European Defense Stocks in Focus

Written byGavin Maguire
Tuesday, Feb 18, 2025 8:30 am ET2min read

European defense stocks surged following renewed calls from U.S. officials for Europe to take greater responsibility for its own military spending. The demand for increased defense investment, coupled with heightened geopolitical tensions, has driven major European defense firms to near all-time highs. Simultaneously, rising government bond yields in Europe reflect investor expectations of higher fiscal outlays for military purposes. The latest rally underscores a broader shift in global defense policy and its impact on financial markets, particularly as Europe moves to bolster its security infrastructure amid uncertainty over continued U.S. support.

The pan-European Stoxx 600 index climbed to successive all-time highs, with the Aerospace and Defense sub-index rising 4.2% on Monday. Major European defense firms posted double-digit gains, including Germany’s Rheinmetall, which soared 14%, and Sweden’s Saab, which advanced 16%. The U.K.’s BAE Systems also saw a substantial rise of 9%, its largest one-day gain since July 2022. Italy’s Leonardo and France’s Thales posted increases of over 5%, while Thyssenkrupp gained nearly 20% on expectations that it will spin off its warship division, TKMS. These gains reflect heightened investor confidence that European governments will step up military expenditures, particularly as European leaders discuss raising NATO’s defense spending target beyond the current 2% of GDP threshold.

The shift in sentiment was further fueled by remarks from European officials at the Munich Security Conference, where European Commission President Ursula von der Leyen proposed exempting defense spending from EU fiscal limits. NATO Secretary-General Mark Rutte also signaled that military spending targets will be reassessed at the upcoming June summit, reinforcing expectations that European defense budgets are set to rise. This has prompted analysts at Morgan Stanley to reiterate their bullish outlook on the sector, identifying Rheinmetall, Leonardo, and BAE Systems as key beneficiaries of the spending surge. European defense firms are expected to see sustained demand for military hardware, including armored vehicles, air defense systems, and ammunition, as governments work to modernize their forces and build up stockpiles.

The policy shift comes amid increasing pressure from Washington, with President Donald Trump advocating for NATO members to raise their defense contributions to 5% of GDP. The possibility of reduced U.S. involvement in European security has led to urgent discussions among EU leaders on how to guarantee regional stability independently. The recent emergency summit in Paris underscored the need for greater European coordination on defense procurement, with proposals ranging from joint military initiatives to expanded security guarantees. European policymakers recognize that their influence in future peace negotiations regarding Ukraine is tied to their ability to provide substantial military support.

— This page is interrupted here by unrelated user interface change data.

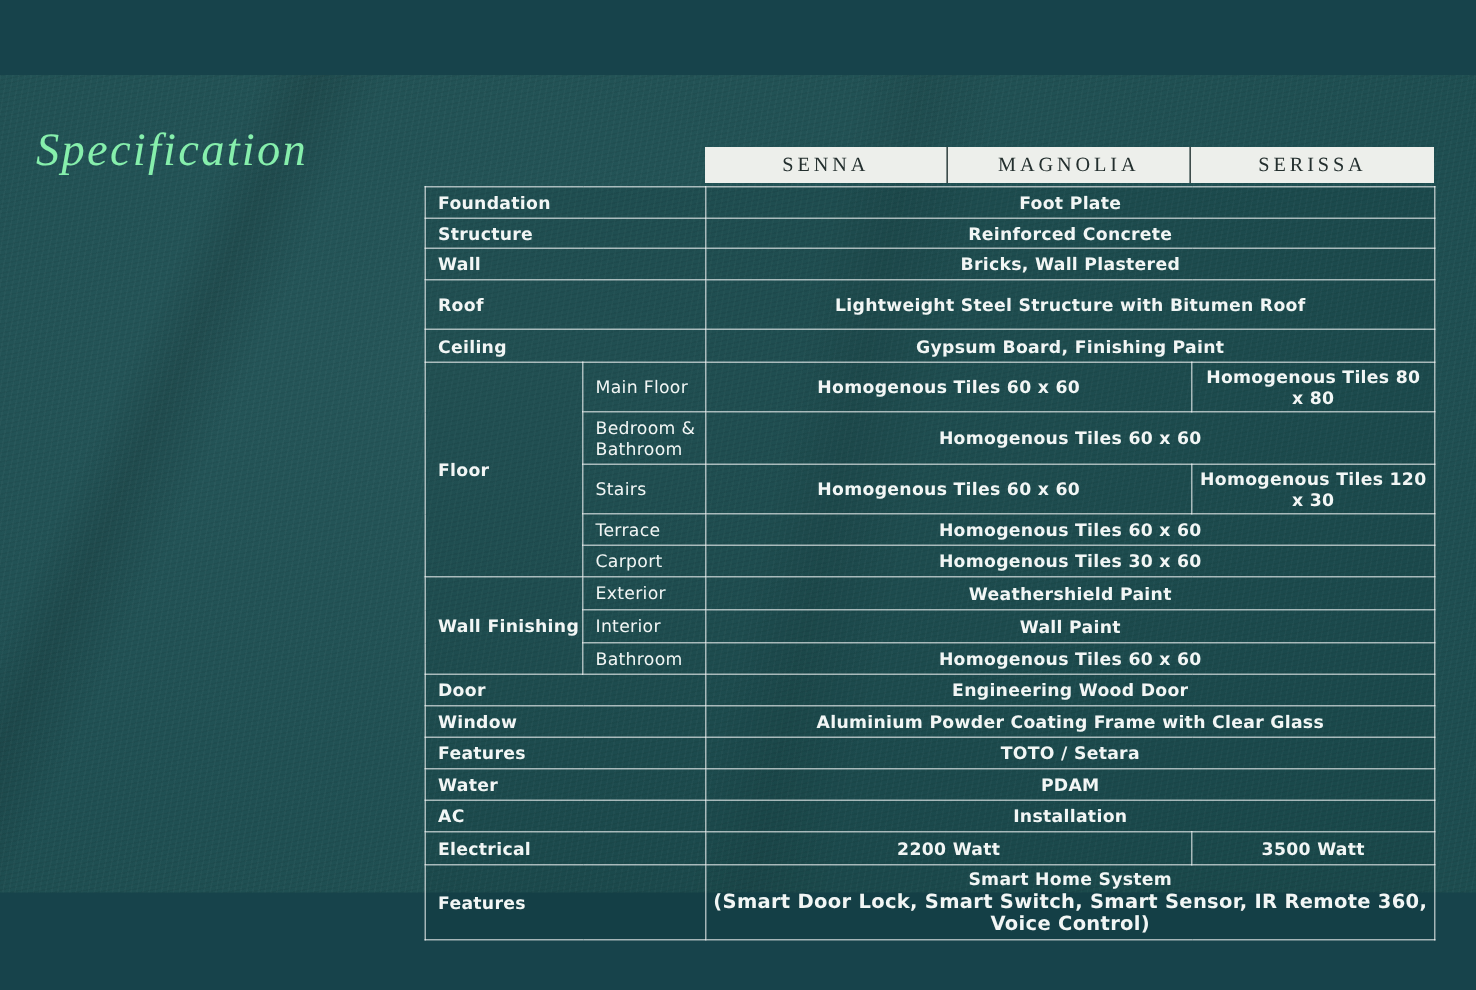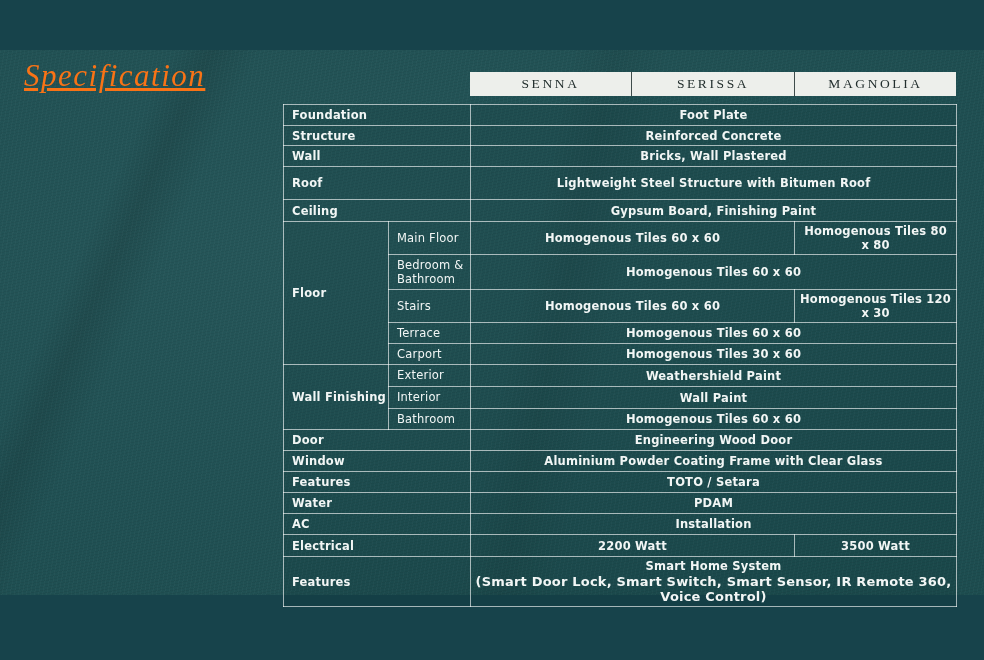"Specification" .title { color: #f97316 -> #86efac; text-decoration: underline -> none; top: 58px -> 82px }
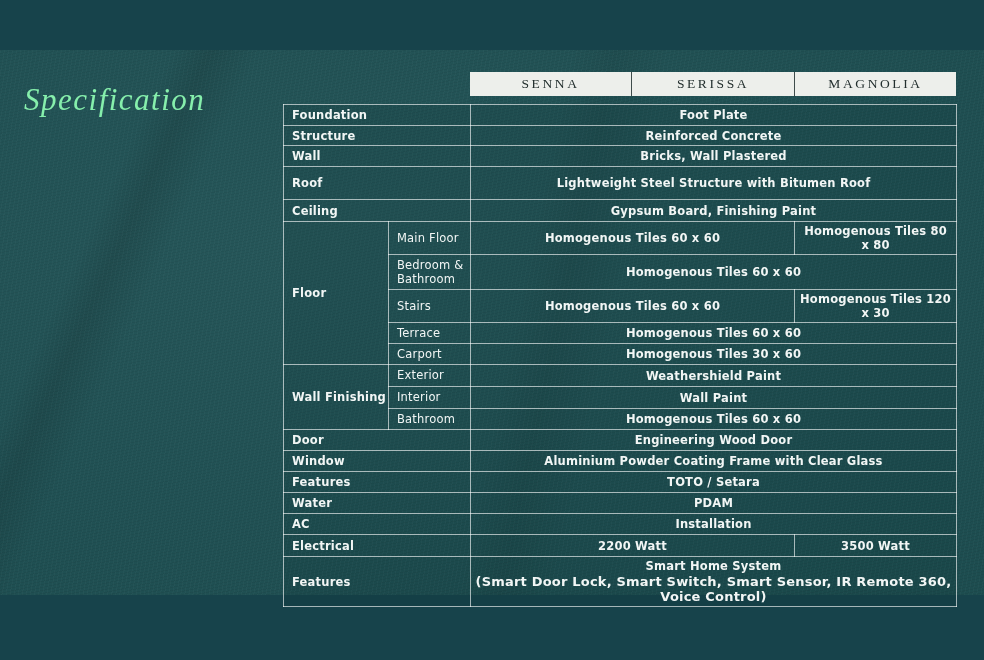"SENNA" .table-wrap { top: 72px -> 98px }
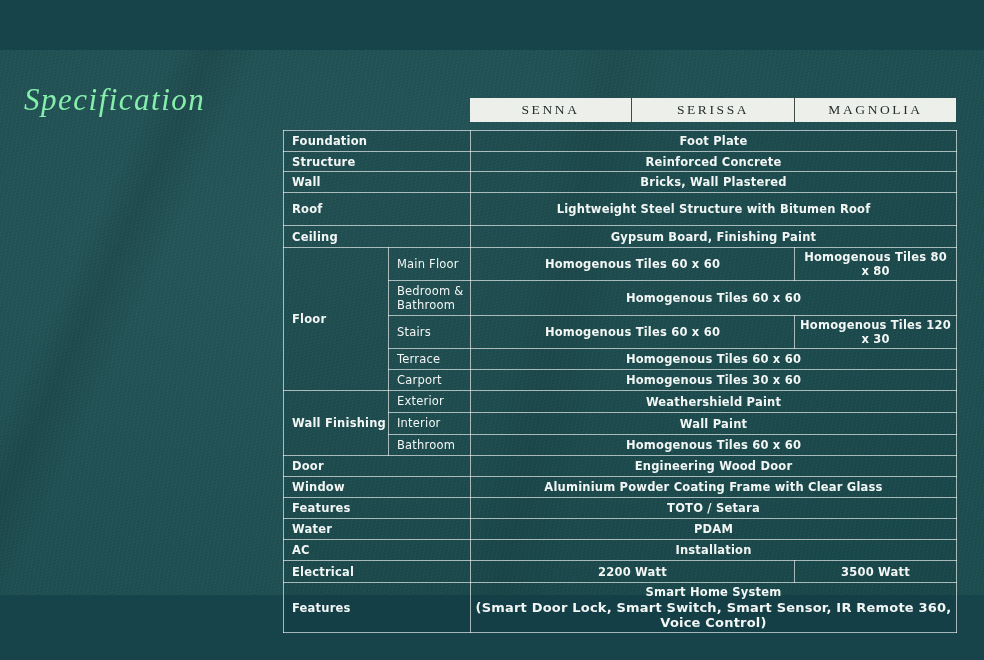"SERISSA" div.hd { order: before "MAGNOLIA" -> after "MAGNOLIA" }
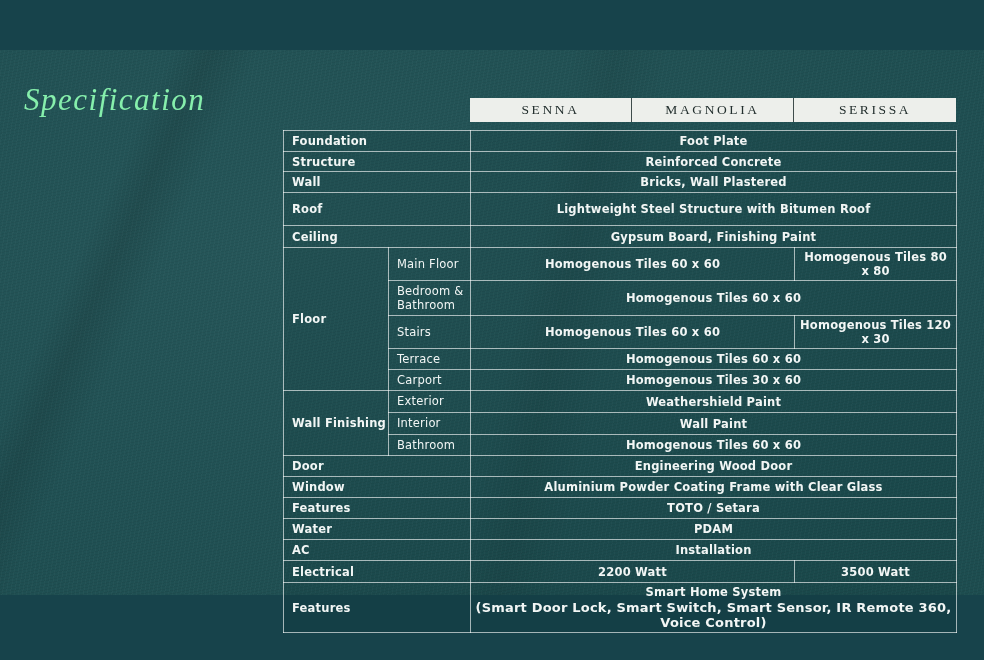"Foundation" table.spec { margin-top: 8px -> 2px }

As European defense stocks surge, U.S. defense firms with European exposure are also well-positioned to benefit from increased spending. Lockheed Martin, which derived approximately 10.4% of its total sales from European customers in 2023, stands to gain from rising procurement budgets. RTX Corporation (formerly Raytheon Technologies) has a substantial European footprint, with 44% of its $93 billion defense backlog attributed to international clients, including European nations. Northrop Grumman and Boeing, while less transparent about their European revenue breakdowns, also maintain significant defense contracts in the region. Given the growing appetite for advanced military equipment, these firms are likely to see increased orders for missile defense systems, fighter jets, and surveillance technologies.

Investor enthusiasm for defense stocks has contributed to broader market gains, with European equities edging closer to record highs. The STOXX 600 index climbed 0.54% on Monday, continuing its streak of record closes, while Germany’s DAX remains near an all-time high despite slight losses. In the U.S., markets were closed for Presidents Day, but futures trading indicated a positive outlook, buoyed in part by expectations that defense spending will remain a key investment theme. Additionally, rising European bond yields—Germany’s 10-year yield reached 2.51%, while France’s hit 3.18%—suggest markets are pricing in higher government borrowing to fund military expenditures.

While the geopolitical landscape remains fluid, the outlook for defense stocks remains strong. European governments are increasingly committed to ramping up military spending, and with Brussels considering loosening fiscal constraints to facilitate this process, defense firms are expected to enjoy sustained demand. Meanwhile, U.S. defense contractors with European exposure stand to gain as NATO allies place larger orders for advanced weaponry. With heightened geopolitical risks and policy shifts in play, defense stocks are emerging as one of the most promising investment opportunities in the current market environment.